Hace ya más de tres años que Apple lanzó el iPhone, el cacharro que ha revolucionado la forma de entender los móviles. Analizar la clave del éxito del iPhone no es fácil hasta que uno lo tiene entre las manos. Esencialmente, el iPhone no trajo nada nuevo al mercado aparte de la pantalla multitouch. Había terminales más potentes y que hacían más cosas. Pero la clave no es el qué, sino el cómo.
El gran gancho del primer iPhone era, aparte del diseño, esa pantalla táctil que traducía cualquier suave toque de la yema de los dedos en movimiento, de forma mucho más intuitiva que cualquier otro dispositivo creado hasta la fecha, sin ‘saltos’, ‘cortes’ ni la necesidad de apretar el dedo contra el cristal como si no hubiera un mañana. Además, para usar un iPhone, no hacían falta instrucciones, simplemente empezar a toquetear, cosa que no sucedía con los terminales más avanzados del momento (tipo Blackberry).
Pero claro, las primeras críticas no tardaron en llegar.
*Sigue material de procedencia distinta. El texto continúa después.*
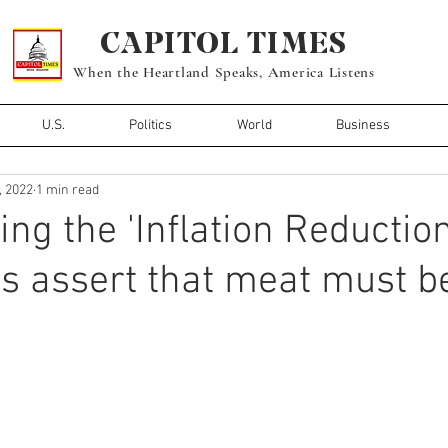
CAPITOL TIMES
When the Heartland Speaks, America Listens
U.S.
Politics
World
Business
, 2022
1 min read
ing the 'Inflation Reduction
 assert that meat must b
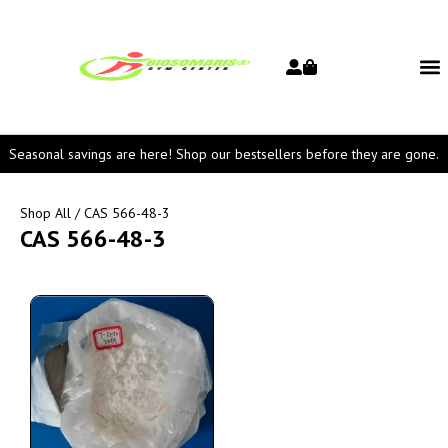
Seasonal savings are here! Shop our bestsellers before they are gone.
Shop All
/ CAS 566-48-3
CAS 566-48-3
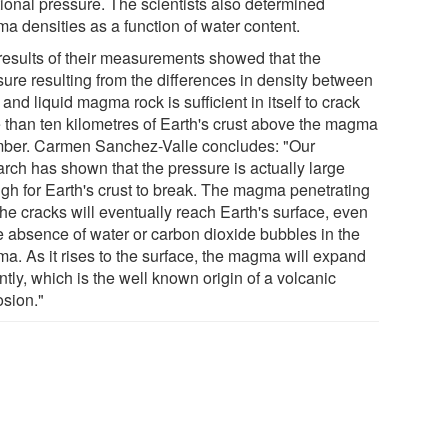
tional pressure. The scientists also determined
a densities as a function of water content.
results of their measurements showed that the
sure resulting from the differences in density between
 and liquid magma rock is sufficient in itself to crack
 than ten kilometres of Earth's crust above the magma
ber. Carmen Sanchez-Valle concludes: "Our
arch has shown that the pressure is actually large
gh for Earth's crust to break. The magma penetrating
the cracks will eventually reach Earth's surface, even
he absence of water or carbon dioxide bubbles in the
a. As it rises to the surface, the magma will expand
ntly, which is the well known origin of a volcanic
osion."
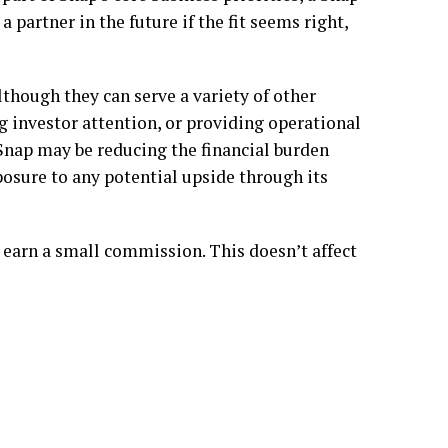
a partner in the future if the fit seems right,
lthough they can serve a variety of other
g investor attention, or providing operational
 Snap may be reducing the financial burden
xposure to any potential upside through its
 earn a small commission. This doesn’t affect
Aquel primer iPhone (que es el modelo que yo tengo) no tenía todas esas cosas que estaban de moda en los terminales más avanzados del momento: videoconferencia, grabación de vídeo, MMS, 3G… las comparaciones humorísticas tipo “iPhone vs. Piedra” invadieron la red. Y sin embargo, los iPhones se vendían como churros, obligando a todos sus competidores a ponerse a trabajar a toda prisa para sacar ‘anti-iPhones’ al mercado. ¿Cómo era posible?
Para empezar, Apple supo distinguir las tecnologías realmente útiles de los ‘buzzwords’ (reclamos que suenan bien pero que aportan poco). La realidad ha demostrado que la videoconferencia móvil sencillamente no triunfa. Primero, porque no hay una masa crítica de usuarios con terminales aptos para ella. Segundo, por los precios. Y tercero, porque el elevado consumo de batería convertía las videollamadas en algo muy llamativo pero poco práctico. Algo similar se puede decir de los MMS. Los que criticaban al iPhone por no tener videoconferencia ni MMS probablemente no se pararon a comprobar que realmente casi nadie usa esas funcionalidades.